Filtering the records below, copy only those lines that include the word "round".

(Items listed in a dataset)
:::

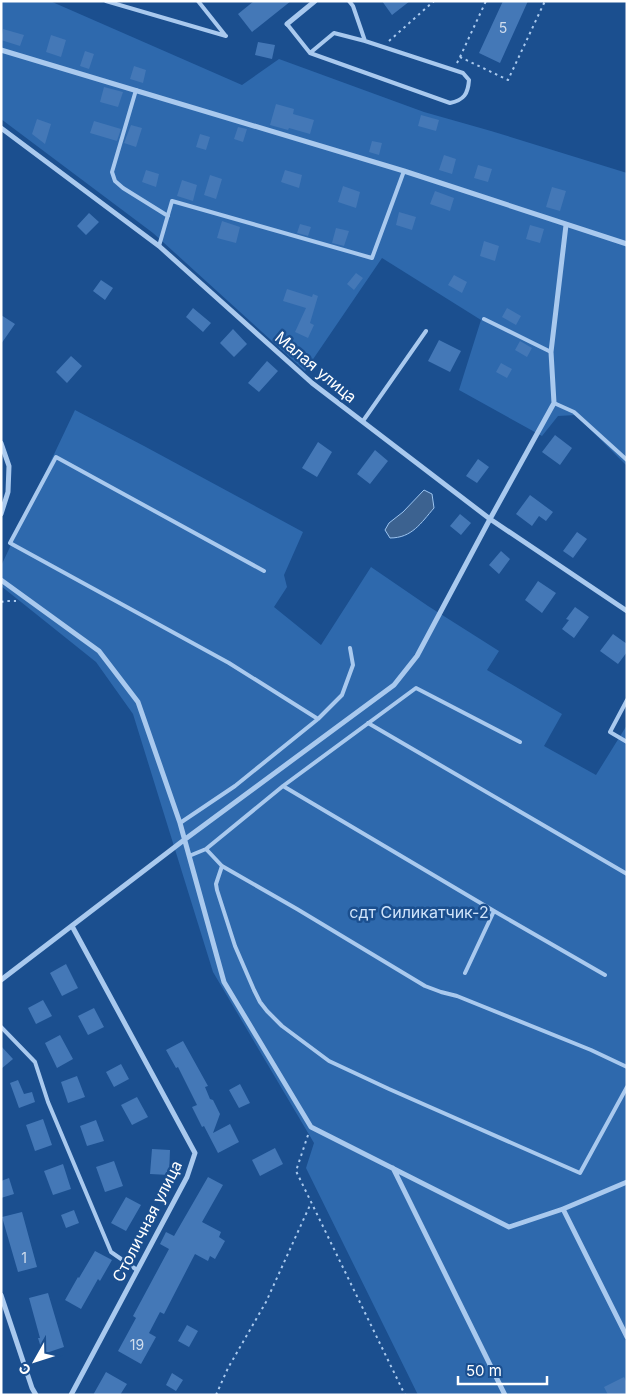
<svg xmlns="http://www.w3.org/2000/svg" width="628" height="1396" font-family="Inter,sans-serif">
  <rect width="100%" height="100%" fill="#1b4f8f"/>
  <!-- green -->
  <path fill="#2e69ad" d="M1 1H50L242 85 279 59 424 112 491 131 627 173V466L576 415 558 416 542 436 459 390 481 320 382 258 305 371 153 233 1 119Z
    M75 410 144 446 303 532 284 575 287 587 274 607 321 645 371 567 428 606 499 651 487 670 562 714 544 746 596 775 627 725V1395H418L306 1168 314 1143 213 972 133 714 96 662 1 586V566Z"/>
  <!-- water -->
  <path fill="#3c6290" stroke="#9cc4f0" d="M424 490 432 494 434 508C421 523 412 538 390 538L385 530 389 523 403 512Z"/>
  <!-- building -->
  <path fill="#4478b7" d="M254 1H291L252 32 238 14Z
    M382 1H410L392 15Z
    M503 1H528L500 63 479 53Z
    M3 29 24 35 20 46 1 40Z
    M51 35 66 40 61 57 46 52Z
    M258 42 275 45 272 59 255 55Z
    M85 51 94 54 89 69 80 66Z
    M134 66 146 70 143 83 130 79Z
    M104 87 123 92 118 107 100 102Z
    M276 104 294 109 293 114 314 120 310 134 289 128 288 130 270 125Z
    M421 115 439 120 436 131 418 126Z
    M37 119 51 124 45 144 32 134Z
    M94 121 121 129 117 141 90 133Z
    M131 125 142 128 136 147 124 143Z
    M238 127 247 129 243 142 234 139Z
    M200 134 210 137 206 150 196 147Z
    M372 141 382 143 379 155 369 152Z
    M444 155 456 159 452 174 439 170Z
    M478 165 492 169 488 182 474 178Z
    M146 170 159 174 156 187 142 182Z
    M285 170 302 175 299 188 281 182Z
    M210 175 222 179 216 199 204 195Z
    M182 180 197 185 193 201 177 196Z
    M343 186 360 192 356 208 338 202Z
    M552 187 566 191 560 211 546 207Z
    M435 191 454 198 450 211 430 204Z
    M399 212 416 217 412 230 396 225Z
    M89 213 99 222 86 235 77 226Z
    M222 221 240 227 236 243 217 238Z
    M300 224 311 227 308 236 297 233Z
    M530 225 544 229 540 243 526 239Z
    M336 228 349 231 344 246 332 243Z
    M484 241 499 246 495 261 480 256Z
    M356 273 363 278 354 290 347 284Z
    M454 275 467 282 462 293 448 285Z
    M101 280 113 288 105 300 93 291Z
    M287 289 312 297 313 294 318 296 310 323 314 325 308 338 295 332 306 308 283 301Z
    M193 308 211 323 203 332 186 317Z
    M507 308 521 316 516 325 502 317Z
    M1 315 15 324 1 344Z
    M233 329 247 344 234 357 220 343Z
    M439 340 461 351 450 372 428 361Z
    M520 341 532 348 527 357 515 350Z
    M71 356 82 366 67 383 56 372Z
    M267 361 278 371 259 392 248 383Z
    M501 363 512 369 507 378 496 372Z
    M555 435 572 448 560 465 542 452Z
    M318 442 332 452 317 477 302 468Z
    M375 450 388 461 370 484 357 474Z
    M478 459 489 467 477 483 466 476Z
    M530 495 553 512 546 521 539 516 532 526 516 514Z
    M460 514 471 523 461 535 450 526Z
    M577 532 587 539 573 558 563 551Z
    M501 551 510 559 499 574 489 565Z
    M538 581 556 593 542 613 525 600Z
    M575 607 589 617 574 638 562 629 569 620 566 619Z
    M613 634 627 644V652L618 664 600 651Z
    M66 964 78 988 62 996 50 973Z
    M43 1000 52 1016 36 1024 28 1008Z
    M94 1008 104 1027 88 1035 78 1016Z
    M60 1035 73 1059 57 1068 45 1043Z
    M183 1041 208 1086 205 1087 210 1099 213 1100 220 1114 213 1133 230 1124 239 1142 218 1153 204 1126 202 1127 192 1107 197 1105 178 1067 176 1068 166 1050Z
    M1 1046 13 1059 1 1069Z
    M121 1064 129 1079 114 1087 106 1072Z
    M77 1076 85 1097 68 1103 61 1082Z
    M18 1080 24 1094 32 1092 35 1102 19 1108 10 1083Z
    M240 1084 250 1103 239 1108 229 1090Z
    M137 1097 148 1117 132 1125 121 1105Z
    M43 1119 52 1145 35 1151 26 1125Z
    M96 1120 104 1141 87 1146 80 1126Z
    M275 1148 283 1164 260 1176 252 1160Z
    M152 1149 170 1150 169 1175 150 1174Z
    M114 1161 123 1186 105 1192 96 1167Z
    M63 1164 71 1189 53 1195 44 1171Z
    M208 1177 223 1185 202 1222 221 1232 219 1237 225 1241 215 1259 210 1256 208 1261 195 1254 164 1314 160 1312 149 1333 156 1337 141 1364 118 1351 136 1318 133 1316 169 1249 160 1244 166 1232 174 1236Z
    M9 1178 14 1194 1 1198V1181Z
    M126 1197 141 1205 126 1231 111 1223Z
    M74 1210 79 1223 66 1228 61 1215Z
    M22 1212 37 1267 18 1272 2 1217Z
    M95 1251 112 1260 100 1281 98 1279 81 1309 65 1300 78 1277 79 1278Z
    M48 1293 64 1347 43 1354 38 1338H40L29 1298Z
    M187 1325 198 1331 189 1347 178 1341Z
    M106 1372 127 1384 120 1395H93Z
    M172 1373 183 1380 176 1391 166 1385Z
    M624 1377 627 1383V1395H608L604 1387Z"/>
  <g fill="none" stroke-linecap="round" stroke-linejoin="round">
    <!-- path -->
    <path stroke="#a9c9ee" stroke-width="2" stroke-dasharray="2.5 4" stroke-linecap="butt" d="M389 41 434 1
      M460 57 486 1
      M457 63 460 57 508 80 545 1
      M1 602 6 601H16
      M308 1135 296 1171 405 1395
      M216 1395 228 1368 266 1302 311 1203"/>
    <!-- lane -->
    <path stroke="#a9c9ee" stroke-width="4" d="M106 1 226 36
      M198 1 225 35
      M349 1 353 6 365 41 463 73 469 80C468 94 464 100 450 103L310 53 334 33 365 41
      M287 24 310 53
      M136 90 112 172 115 181 123 188 168 216
      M159 246 172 201 372 258 404 171
      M484 319 551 352
      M554 403 574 412 627 460
      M363 421 426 331
      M264 571 56 457 10 543 229 663 318 719
      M627 700 610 732 627 742
      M368 723 627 874
      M283 786 494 911 605 975
      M180 823 235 786 318 719 342 695 353 665 350 648
      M206 849 222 866 297 909 425 986 441 992 457 996 591 1050 627 1067
      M189 856 206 849 283 786 416 688 520 742
      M222 866 216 884 217 890 235 946 254 990 260 1002 267 1011 282 1026 329 1061 389 1089 580 1173 627 1087
      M465 973 494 911
      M1 1027 35 1062 48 1102 111 1252 137 1270"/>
    <!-- street -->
    <path stroke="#a9c9ee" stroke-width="5" d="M287 24 315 1
      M1 50 404 171 627 244
      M1 128 159 246 312 383 490 519 627 611
      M1 443 9 466 8 492 1 514
      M1 580 99 651 138 702 180 823 224 982 311 1127 509 1227 563 1209 627 1182
      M1 980 184 840 394 685 417 656 490 519 554 403 551 352 566 225
      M393 1168 505 1395
      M563 1209 627 1337
      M1 1295 32 1388 36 1395
      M71 1395 187 1177 195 1153 72 926"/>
  </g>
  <g text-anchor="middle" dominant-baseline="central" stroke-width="5" stroke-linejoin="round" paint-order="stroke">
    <!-- number labels -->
    <g font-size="14" fill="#d0dded">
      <text x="503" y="27">5</text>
      <text x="24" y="1257">1</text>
      <text x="137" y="1344">19</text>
    </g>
    <!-- street labels -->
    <g font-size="16" fill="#fff" stroke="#1b4f8f">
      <text transform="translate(316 367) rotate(40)">Малая улица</text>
      <text transform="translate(147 1221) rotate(-63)">Столичная улица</text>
    </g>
    <!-- park labels -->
    <g font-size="16" fill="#cfe3fa" stroke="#1b4f8f">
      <text x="419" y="912">сдт Силикатчик-2</text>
    </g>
  </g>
  <!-- border -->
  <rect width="628" height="1396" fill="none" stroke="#ffffff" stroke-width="5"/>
  <!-- north arrow -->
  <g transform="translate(35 1361) rotate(231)" stroke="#1b4f8f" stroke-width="4" paint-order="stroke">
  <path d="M0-4L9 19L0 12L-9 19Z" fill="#ffffff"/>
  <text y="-8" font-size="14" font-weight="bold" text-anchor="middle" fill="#ffffff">С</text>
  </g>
  <!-- scale -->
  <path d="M458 1376v8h89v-8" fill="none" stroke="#ffffff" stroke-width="2.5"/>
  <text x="466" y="1376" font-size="15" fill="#ffffff" stroke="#1b4f8f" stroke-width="4" paint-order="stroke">50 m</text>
</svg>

:::

- EXERCISE OUTPUT:
  <g fill="none" stroke-linecap="round" stroke-linejoin="round">
  <g text-anchor="middle" dominant-baseline="central" stroke-width="5" stroke-linejoin="round" paint-order="stroke">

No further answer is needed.